The Making of a Router

Justin M. Streiner streiner at cluebyfour.org
Fri Dec 27 12:23:36 UTC 2013


On Thu, 26 Dec 2013, Andrew D Kirch wrote:

> If he can afford a 10G link... he should be buying real gear...  I mean, 
> look, I've got plenty of infrastructure horror stories, but lets not cobble 
> together our own 10gbit solutions, please?  At least get one of the new 
> microtik CCR's with a 10gig sfp+?  They're only a kilobuck... If you can't 
> afford that I suggest you can't afford to be an ISP.

+1

Build-your-own routers are perfectly OK for a lab environment if you want 
to tinker with something, but I absolutely would not put an all-in-one box 
that I built myself in production.  You end up combining some of the 
downsides of a hardware-based router with some of the downsides of a 
server (new attack vectors, another device that needs to be backed up, 
patched, and monitored, possibly getting a new collection of devices and 
drivers to play nicely with each other, etc).

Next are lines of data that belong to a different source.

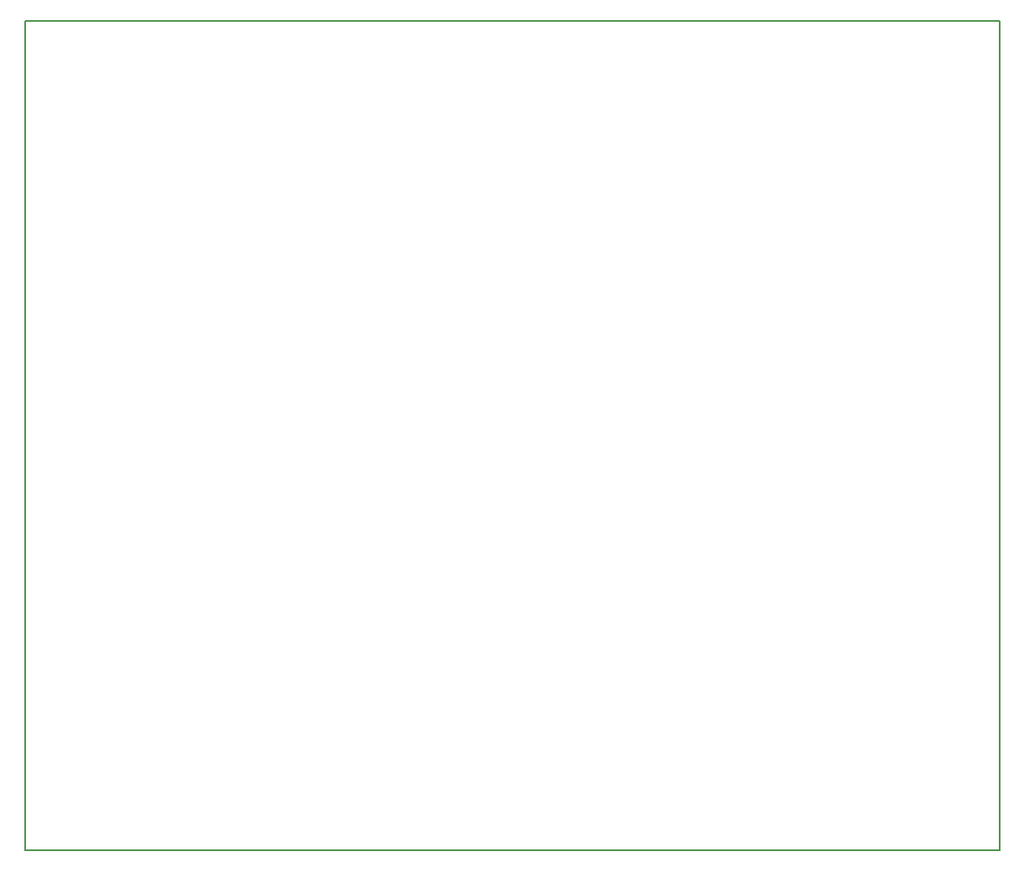
<source format=gbr>
%TF.GenerationSoftware,KiCad,Pcbnew,7.0.1*%
%TF.CreationDate,2023-04-23T14:22:28-06:00*%
%TF.ProjectId,Phase_B_UnoShield,50686173-655f-4425-9f55-6e6f53686965,rev?*%
%TF.SameCoordinates,Original*%
%TF.FileFunction,Profile,NP*%
%FSLAX46Y46*%
G04 Gerber Fmt 4.6, Leading zero omitted, Abs format (unit mm)*
G04 Created by KiCad (PCBNEW 7.0.1) date 2023-04-23 14:22:28*
%MOMM*%
%LPD*%
G01*
G04 APERTURE LIST*
%TA.AperFunction,Profile*%
%ADD10C,0.150000*%
%TD*%
G04 APERTURE END LIST*
D10*
X18097500Y-41910000D02*
X116522500Y-41910000D01*
X116522500Y-125730000D01*
X18097500Y-125730000D01*
X18097500Y-41910000D01*
M02*

</source>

Doing this also requires all of the people in your on-call rotation to be 
experienced sysadmins / server ops, in addition to being experiences 
network engineers / NOC ops.  There are a lot of occasions with a server 
where 'just reboot it' can make a problem much worse.

Route servers running Linux or *BSD are another story.  There are many 
situations where they can be extremely useful, but they are not all-in-one 
route server/RADIUS/VPN termination/web server/user shell boxes.